⟨

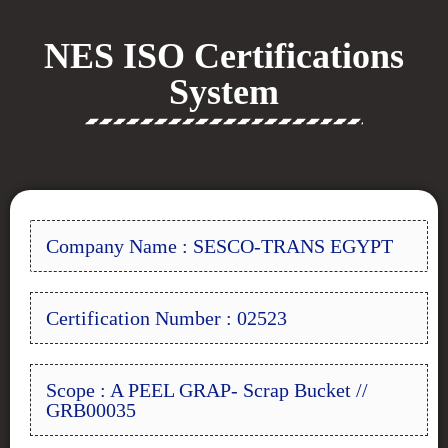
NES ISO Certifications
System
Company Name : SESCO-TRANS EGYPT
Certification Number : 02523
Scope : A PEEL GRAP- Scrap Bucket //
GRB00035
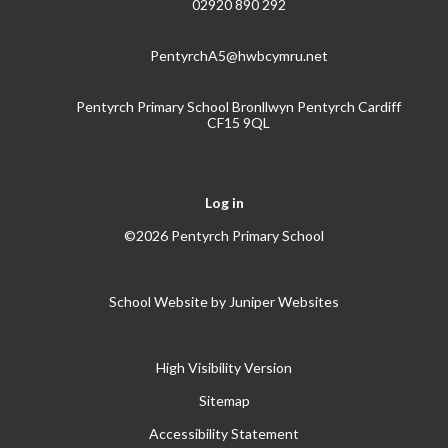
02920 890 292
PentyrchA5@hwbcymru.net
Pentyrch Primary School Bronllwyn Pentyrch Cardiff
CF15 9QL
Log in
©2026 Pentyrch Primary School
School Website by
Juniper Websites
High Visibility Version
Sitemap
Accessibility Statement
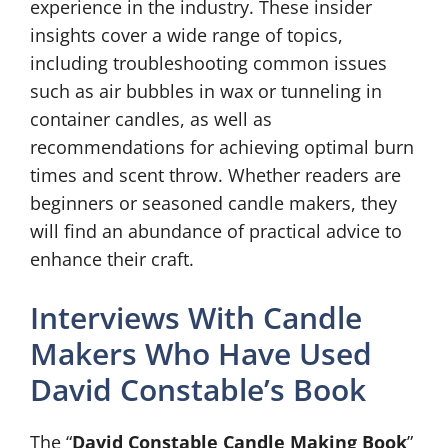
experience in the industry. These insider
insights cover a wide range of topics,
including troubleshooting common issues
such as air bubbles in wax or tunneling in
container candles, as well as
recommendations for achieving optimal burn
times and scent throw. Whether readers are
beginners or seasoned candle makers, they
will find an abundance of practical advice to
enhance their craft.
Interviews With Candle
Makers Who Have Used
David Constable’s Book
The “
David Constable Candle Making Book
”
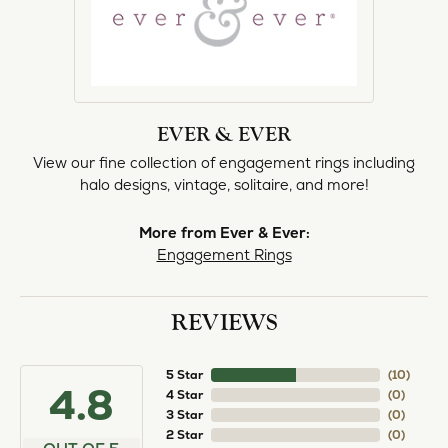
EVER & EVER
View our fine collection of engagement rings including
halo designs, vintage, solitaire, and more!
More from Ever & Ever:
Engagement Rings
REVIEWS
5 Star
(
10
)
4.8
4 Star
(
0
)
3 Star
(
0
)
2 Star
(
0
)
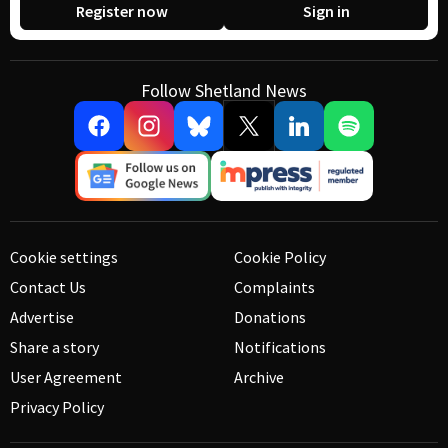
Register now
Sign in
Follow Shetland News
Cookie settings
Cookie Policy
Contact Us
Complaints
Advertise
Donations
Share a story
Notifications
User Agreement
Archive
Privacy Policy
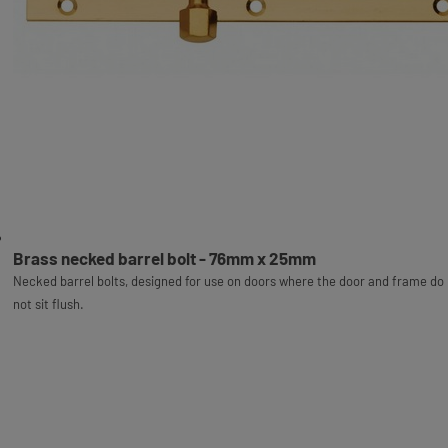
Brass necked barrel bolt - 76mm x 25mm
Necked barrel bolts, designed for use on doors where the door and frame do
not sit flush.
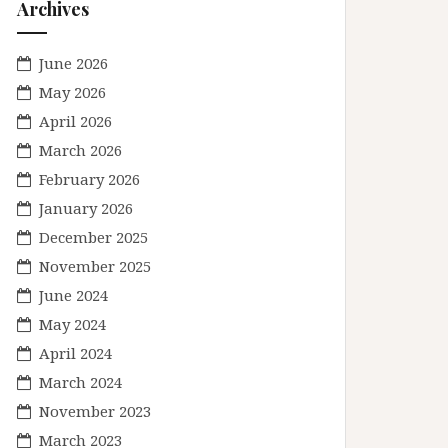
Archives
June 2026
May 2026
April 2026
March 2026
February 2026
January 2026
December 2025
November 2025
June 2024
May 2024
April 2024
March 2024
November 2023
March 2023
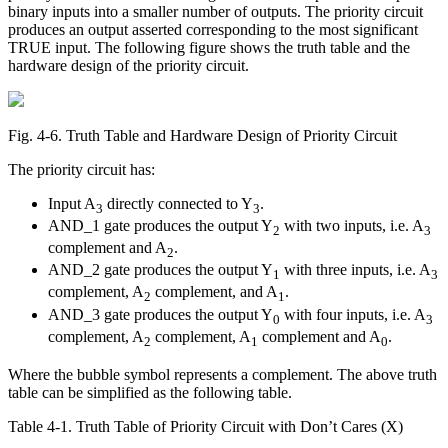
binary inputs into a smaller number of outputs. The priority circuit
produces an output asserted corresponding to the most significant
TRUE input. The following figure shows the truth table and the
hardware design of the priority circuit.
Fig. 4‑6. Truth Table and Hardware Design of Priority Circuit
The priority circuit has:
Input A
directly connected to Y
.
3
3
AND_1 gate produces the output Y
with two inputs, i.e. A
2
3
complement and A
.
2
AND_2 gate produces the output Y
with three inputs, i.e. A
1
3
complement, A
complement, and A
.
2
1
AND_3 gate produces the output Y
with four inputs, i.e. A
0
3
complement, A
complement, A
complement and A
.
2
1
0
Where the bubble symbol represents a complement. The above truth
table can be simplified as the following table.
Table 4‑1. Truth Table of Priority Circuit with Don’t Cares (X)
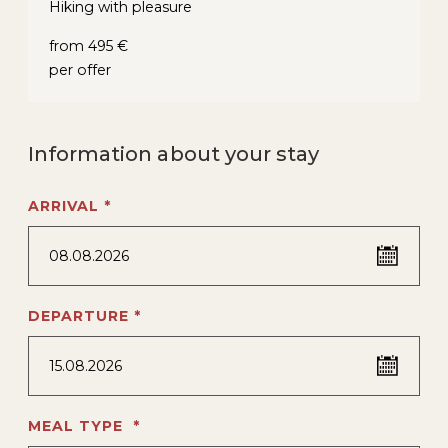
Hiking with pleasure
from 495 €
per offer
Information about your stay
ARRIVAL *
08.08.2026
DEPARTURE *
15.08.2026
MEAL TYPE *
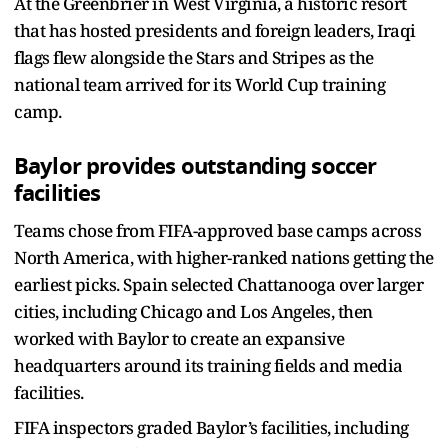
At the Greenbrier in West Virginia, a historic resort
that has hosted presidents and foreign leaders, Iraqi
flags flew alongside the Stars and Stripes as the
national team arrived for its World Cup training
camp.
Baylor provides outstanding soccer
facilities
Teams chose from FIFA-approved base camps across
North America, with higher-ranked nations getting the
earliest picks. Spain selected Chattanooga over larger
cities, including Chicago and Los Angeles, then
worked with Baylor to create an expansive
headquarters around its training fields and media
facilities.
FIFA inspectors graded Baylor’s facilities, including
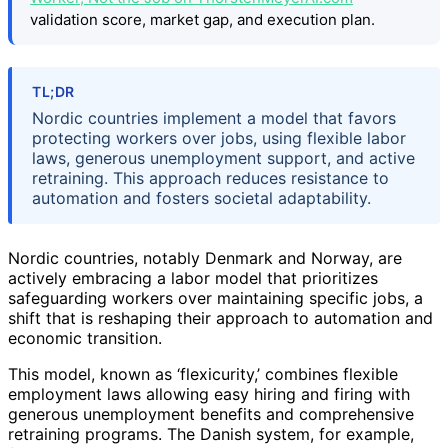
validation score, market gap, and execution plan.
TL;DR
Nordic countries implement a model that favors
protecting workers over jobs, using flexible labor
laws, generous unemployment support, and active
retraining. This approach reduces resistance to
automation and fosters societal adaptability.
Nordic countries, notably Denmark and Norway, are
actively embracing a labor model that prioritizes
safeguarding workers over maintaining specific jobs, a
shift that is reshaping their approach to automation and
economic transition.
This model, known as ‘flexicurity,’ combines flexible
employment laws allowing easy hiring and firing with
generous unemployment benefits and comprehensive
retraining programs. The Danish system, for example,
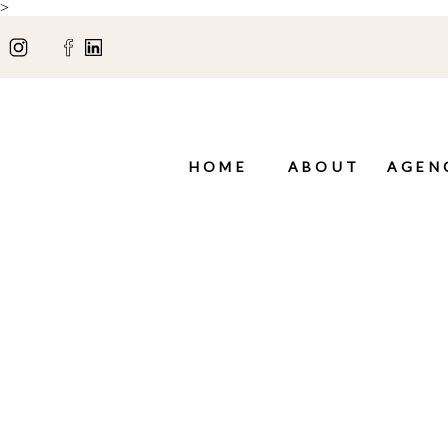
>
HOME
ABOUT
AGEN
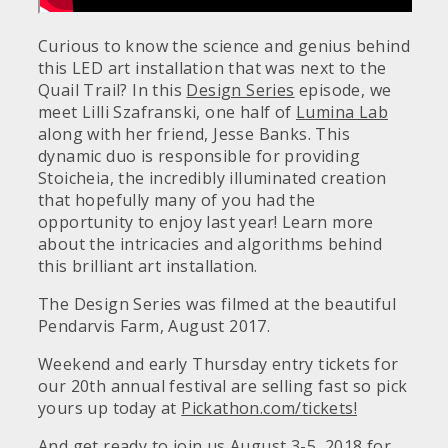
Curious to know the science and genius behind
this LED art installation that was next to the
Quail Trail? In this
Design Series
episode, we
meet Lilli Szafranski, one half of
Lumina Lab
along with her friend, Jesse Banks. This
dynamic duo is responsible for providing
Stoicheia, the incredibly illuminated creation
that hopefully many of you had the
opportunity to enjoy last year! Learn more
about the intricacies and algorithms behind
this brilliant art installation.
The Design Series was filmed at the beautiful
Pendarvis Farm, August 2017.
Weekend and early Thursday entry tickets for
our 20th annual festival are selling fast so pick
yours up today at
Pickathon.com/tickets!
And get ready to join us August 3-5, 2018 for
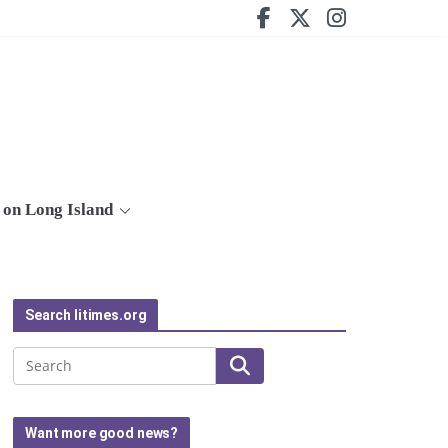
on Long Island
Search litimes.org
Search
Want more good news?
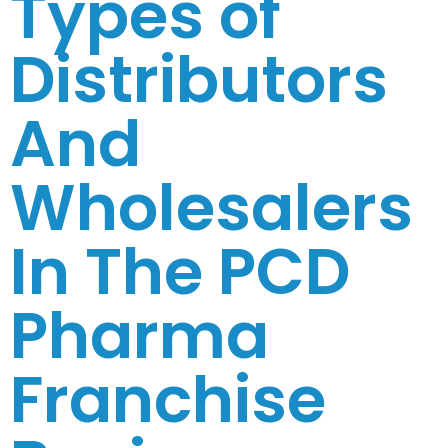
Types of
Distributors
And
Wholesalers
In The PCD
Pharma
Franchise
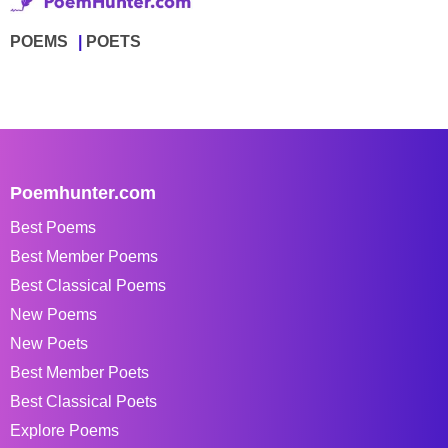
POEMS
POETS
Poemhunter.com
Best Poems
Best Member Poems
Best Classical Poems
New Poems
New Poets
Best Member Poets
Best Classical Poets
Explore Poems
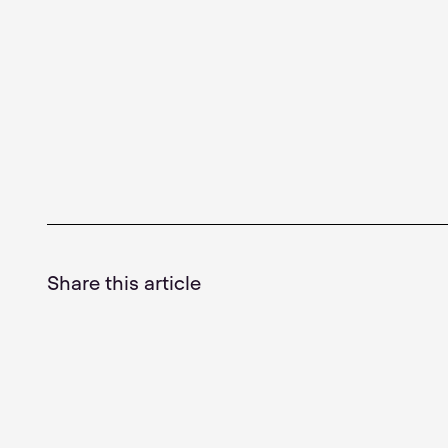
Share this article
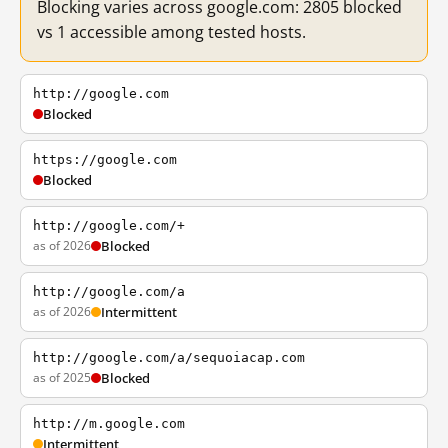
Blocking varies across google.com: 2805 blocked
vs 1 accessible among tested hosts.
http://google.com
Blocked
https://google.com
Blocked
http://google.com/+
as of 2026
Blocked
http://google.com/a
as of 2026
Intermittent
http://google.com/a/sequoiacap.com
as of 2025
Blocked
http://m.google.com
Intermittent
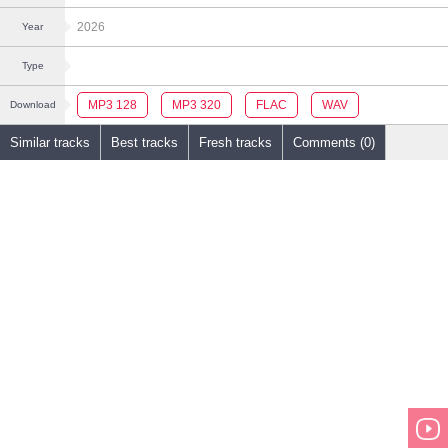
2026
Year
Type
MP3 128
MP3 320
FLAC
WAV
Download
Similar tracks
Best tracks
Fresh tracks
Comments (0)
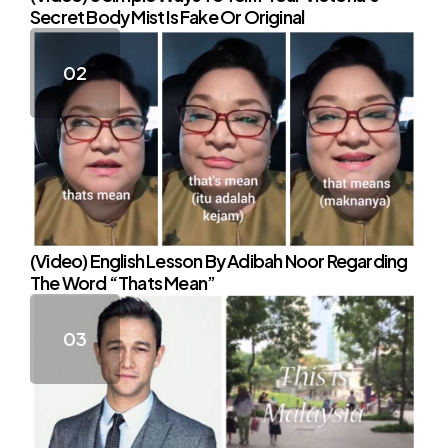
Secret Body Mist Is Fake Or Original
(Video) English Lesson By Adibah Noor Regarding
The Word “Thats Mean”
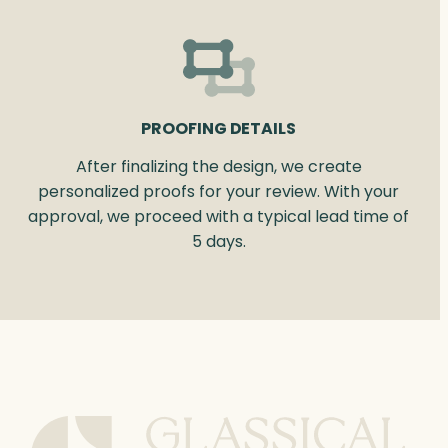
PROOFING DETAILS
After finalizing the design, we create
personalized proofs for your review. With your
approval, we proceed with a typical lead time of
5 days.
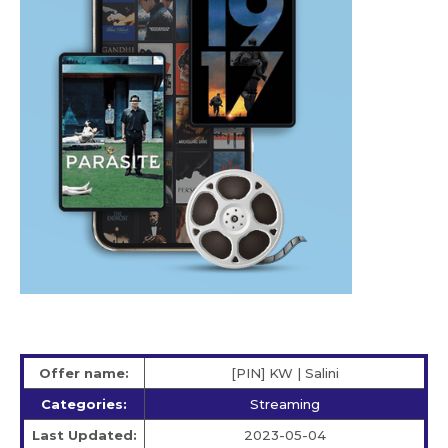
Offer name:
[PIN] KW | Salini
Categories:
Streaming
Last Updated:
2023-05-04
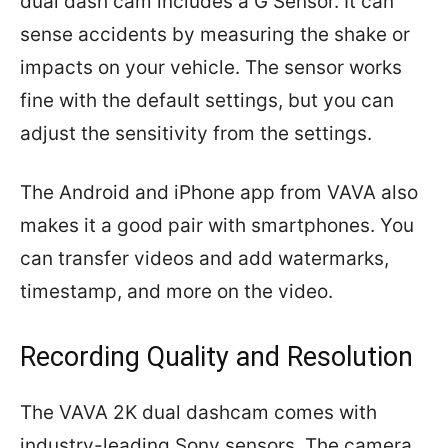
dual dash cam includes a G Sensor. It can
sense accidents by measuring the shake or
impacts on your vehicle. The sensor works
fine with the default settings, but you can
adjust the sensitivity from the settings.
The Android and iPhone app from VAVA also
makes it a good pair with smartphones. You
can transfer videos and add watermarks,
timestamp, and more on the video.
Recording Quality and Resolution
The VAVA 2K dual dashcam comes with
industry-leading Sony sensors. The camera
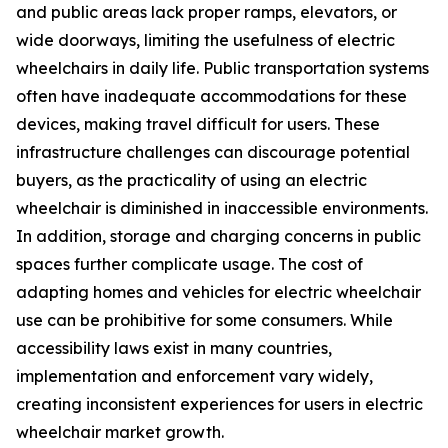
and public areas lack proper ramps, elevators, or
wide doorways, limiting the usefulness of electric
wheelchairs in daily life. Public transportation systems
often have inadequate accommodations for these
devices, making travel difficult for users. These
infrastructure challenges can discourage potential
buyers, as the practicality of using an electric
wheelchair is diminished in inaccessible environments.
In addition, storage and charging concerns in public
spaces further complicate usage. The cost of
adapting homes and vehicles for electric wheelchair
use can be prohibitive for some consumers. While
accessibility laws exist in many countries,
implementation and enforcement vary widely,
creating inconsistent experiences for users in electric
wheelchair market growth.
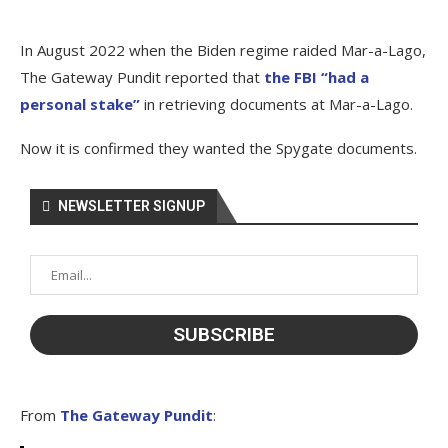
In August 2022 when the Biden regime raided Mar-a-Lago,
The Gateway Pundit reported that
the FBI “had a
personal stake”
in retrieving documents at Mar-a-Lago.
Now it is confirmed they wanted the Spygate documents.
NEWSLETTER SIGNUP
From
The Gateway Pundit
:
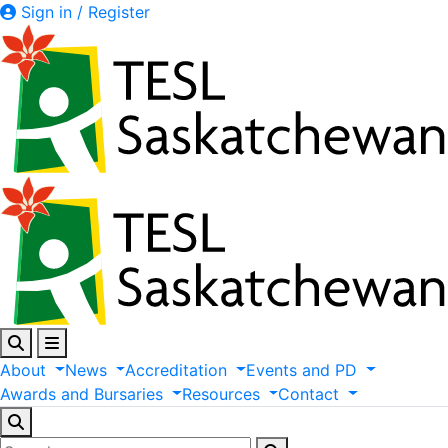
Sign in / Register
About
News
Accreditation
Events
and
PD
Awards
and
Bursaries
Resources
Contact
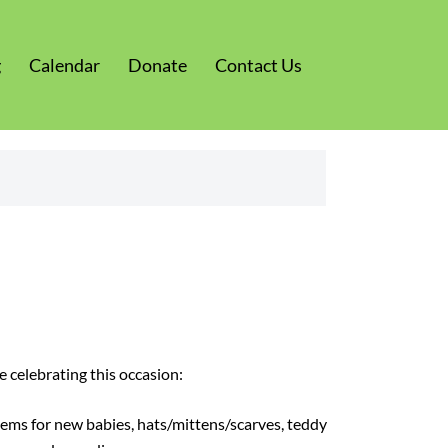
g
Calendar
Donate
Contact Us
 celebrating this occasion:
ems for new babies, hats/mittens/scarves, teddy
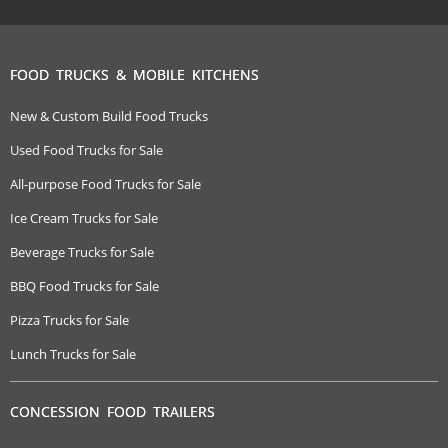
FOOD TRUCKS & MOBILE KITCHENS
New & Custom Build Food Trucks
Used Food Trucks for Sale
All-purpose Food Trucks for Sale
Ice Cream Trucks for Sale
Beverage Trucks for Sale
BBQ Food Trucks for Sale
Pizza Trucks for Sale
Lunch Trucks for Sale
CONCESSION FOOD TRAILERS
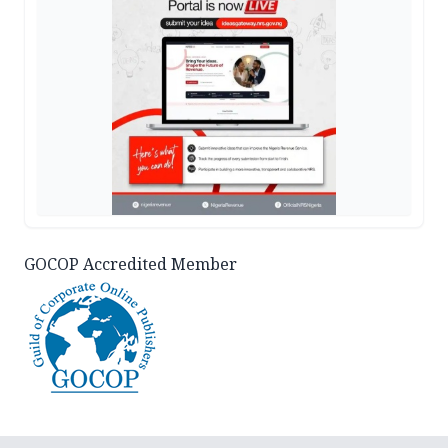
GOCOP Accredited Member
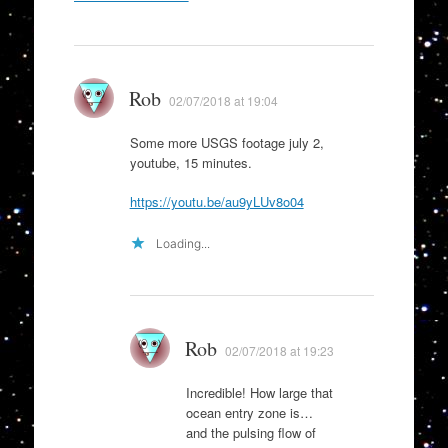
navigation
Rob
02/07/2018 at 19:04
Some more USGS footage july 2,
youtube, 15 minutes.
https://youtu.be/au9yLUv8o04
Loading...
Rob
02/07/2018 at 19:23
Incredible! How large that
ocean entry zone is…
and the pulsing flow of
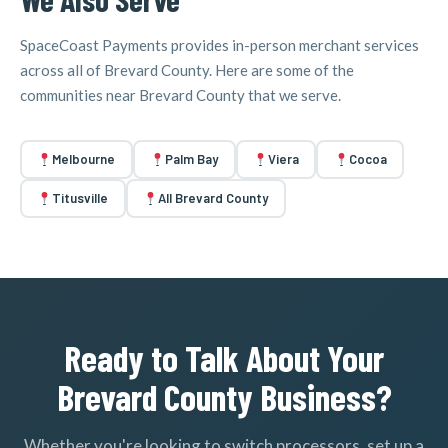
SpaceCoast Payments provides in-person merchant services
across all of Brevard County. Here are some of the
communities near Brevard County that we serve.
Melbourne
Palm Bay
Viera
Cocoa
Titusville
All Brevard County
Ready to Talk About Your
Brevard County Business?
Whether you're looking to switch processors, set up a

⟩

Work instruction: Starting at the first line of the records above, set down each line exactly through the one that holds "halo designs, vintage, solitaire, and more!". Omit pictures.

Response below:
NES ISO Certifications
System
Company Name : SESCO-TRANS EGYPT
Certification Number : 02523
Scope : A PEEL GRAP- Scrap Bucket //
GRB00035
02920 890 292
PentyrchA5@hwbcymru.net
Pentyrch Primary School Bronllwyn Pentyrch Cardiff
CF15 9QL
Log in
©2026 Pentyrch Primary School
School Website by
Juniper Websites
High Visibility Version
Sitemap
Accessibility Statement
experience in the industry. These insider
insights cover a wide range of topics,
including troubleshooting common issues
such as air bubbles in wax or tunneling in
container candles, as well as
recommendations for achieving optimal burn
times and scent throw. Whether readers are
beginners or seasoned candle makers, they
will find an abundance of practical advice to
enhance their craft.
Interviews With Candle
Makers Who Have Used
David Constable’s Book
The “
David Constable Candle Making Book
”
EVER & EVER
View our fine collection of engagement rings including
halo designs, vintage, solitaire, and more!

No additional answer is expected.